Il existe encore un marché de niche

Aujourd’hui, 15 ans après la création de l’AFPPE (et 6 après sa dissolution), Enedis fait état de seulement 184 installations éoliennes de moins de 36 kW raccordées à son réseau(5), pour une capacité de puissance cumulée de 2 MW, soit l’équivalent d’une grande éolienne terrestre. Ce chiffre n’est cependant pas représentatif de l’ensemble du parc de petit éolien car une partie difficile à évaluer des installations n’est pas raccordée au réseau national et sert uniquement à l’autoconsommation.  

Certains acteurs ont par ailleurs tenu bon comme Jay Hudnall avec Ti’éole ou les installateurs Diwatt et Enerlice. La société E-Taranis s’est même lancée en 2020 avec un projet de petite éolienne innovante inspirée des voiles des bateaux, à installer au-dessus d’un toit. Son fondateur, Thibault Eudier, pense que son système sera mieux adapté aux contraintes des zones urbanisées. « Avec des voiles en tissus, l’éolienne peut tourner facilement avec des vents turbulents, explique-t-il, contrairement aux éoliennes classiques pour lesquelles il faut prendre de la hauteur pour trouver des vents laminaires »(6).

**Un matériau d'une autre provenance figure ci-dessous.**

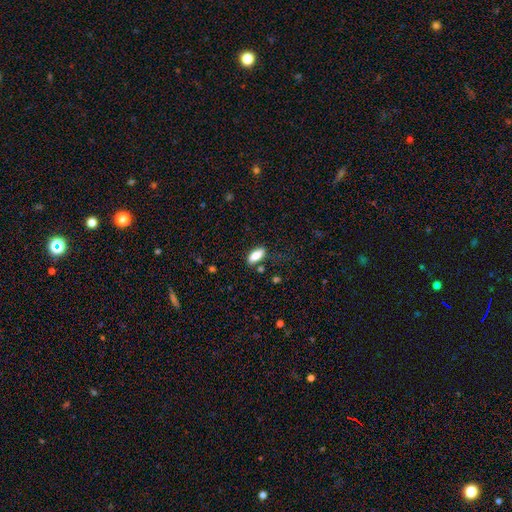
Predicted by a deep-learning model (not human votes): This appears to be a smooth galaxy with no disk features (82%) that is in between round and cigar-shaped (81%). Merging: none (77%).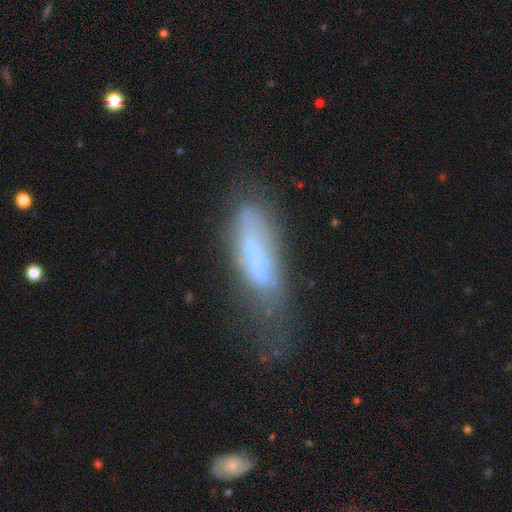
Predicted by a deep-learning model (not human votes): Morphology: type=featured or disk (46%); merging=major disturbance (31%).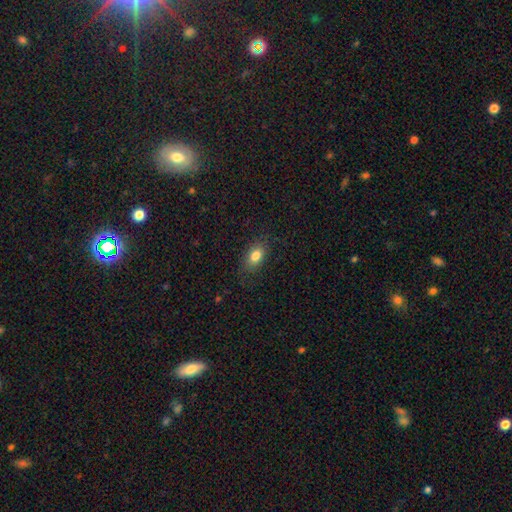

L’éolienne d’E-Taranis est en fin de développement et Thibault Eudier voudrait en faire un produit 100% français, abordable et facilement réparable.

Éolienne Alae de la société E-Taranis

Éolienne Alae de la société E-Taranis (©E-Taranis)

« Il y a un marché de niche, croit encore Olivier Krug, le petit éolien est intéressant dans les zones isolées, en complément du solaire. Sur les îles bretonnes ou les habitats reculés de montagnes. Mais il faut des machines pas chères et fiables, et donc des investissements, sans ça, ça a peu de chances de se développer.Il faudrait qu’un fils de milliardaire se passionne pour le petit éolien, » plaisante-t-il.

Article rédigé par Pierre Giraudeau.